▶ **Your instructions**: Return exactly the line that contains "Identify the document" and all lines beneath it in the entries, through the very last one.

▶ **Raw data**:
=======

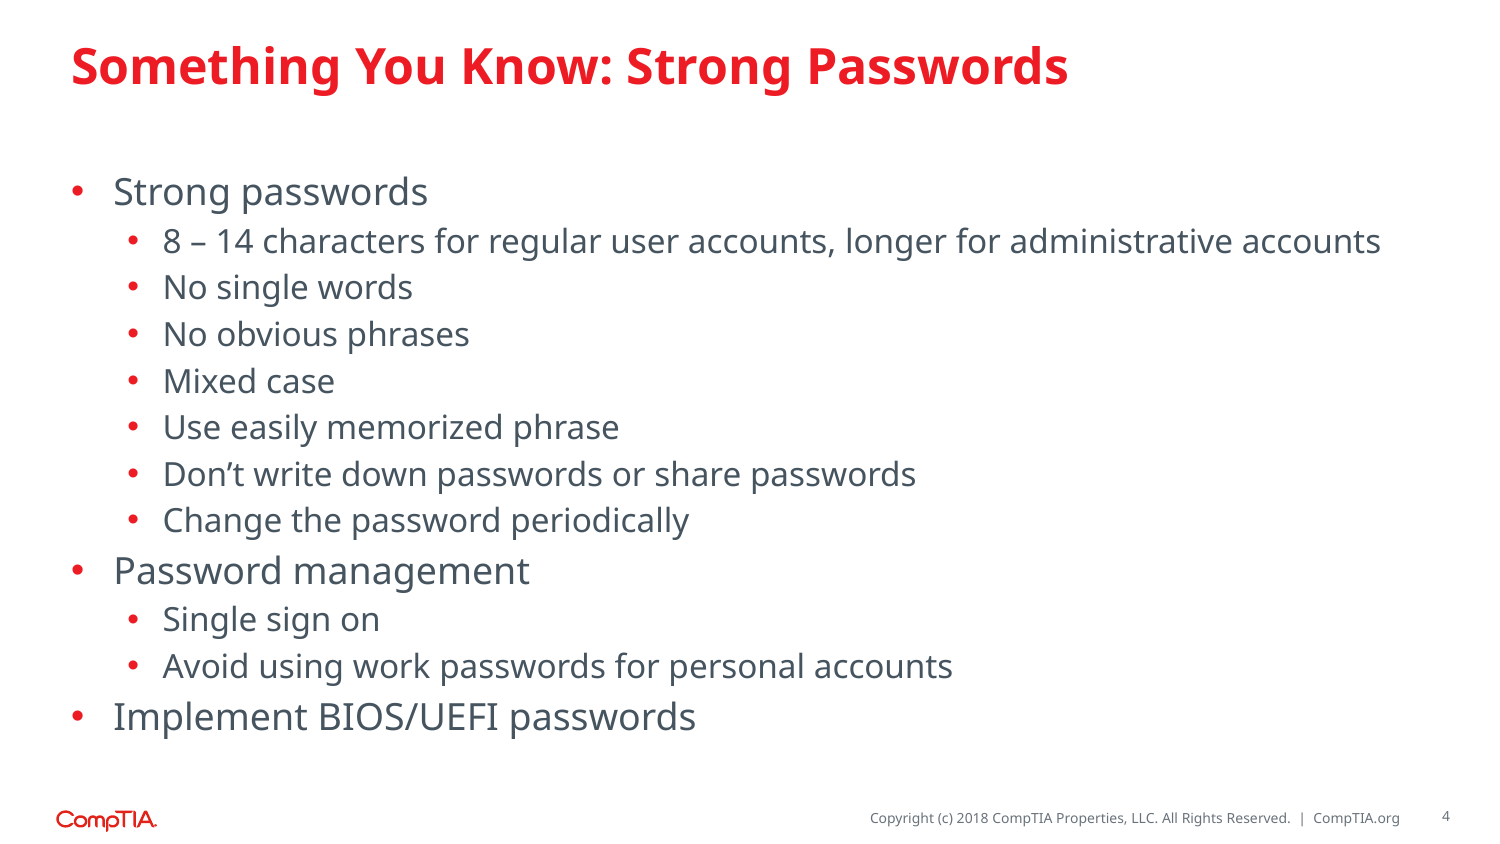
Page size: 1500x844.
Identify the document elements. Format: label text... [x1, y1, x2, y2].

list Strong passwords 8 – 14 characters for regular user accounts, longer for administrative accounts No single words No obvious phrases Mixed case Use easily memorized phrase Don’t write down passwords or share passwords Change the password periodically Password management Single sign on Avoid using work passwords for personal accounts Implement BIOS/UEFI passwords [56, 160, 1444, 746]
title Something You Know: Strong Passwords [56, 12, 1444, 117]
slide_number 4 [1407, 800, 1450, 835]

=======

▶ **Answer space**:
Identify the document elements. Format: label text... [x1, y1, x2, y2].

list Strong passwords 8 – 14 characters for regular user accounts, longer for administrative accounts No single words No obvious phrases Mixed case Use easily memorized phrase Don’t write down passwords or share passwords Change the password periodically Password management Single sign on Avoid using work passwords for personal accounts Implement BIOS/UEFI passwords [56, 160, 1444, 746]
title Something You Know: Strong Passwords [56, 12, 1444, 117]
slide_number 4 [1407, 800, 1450, 835]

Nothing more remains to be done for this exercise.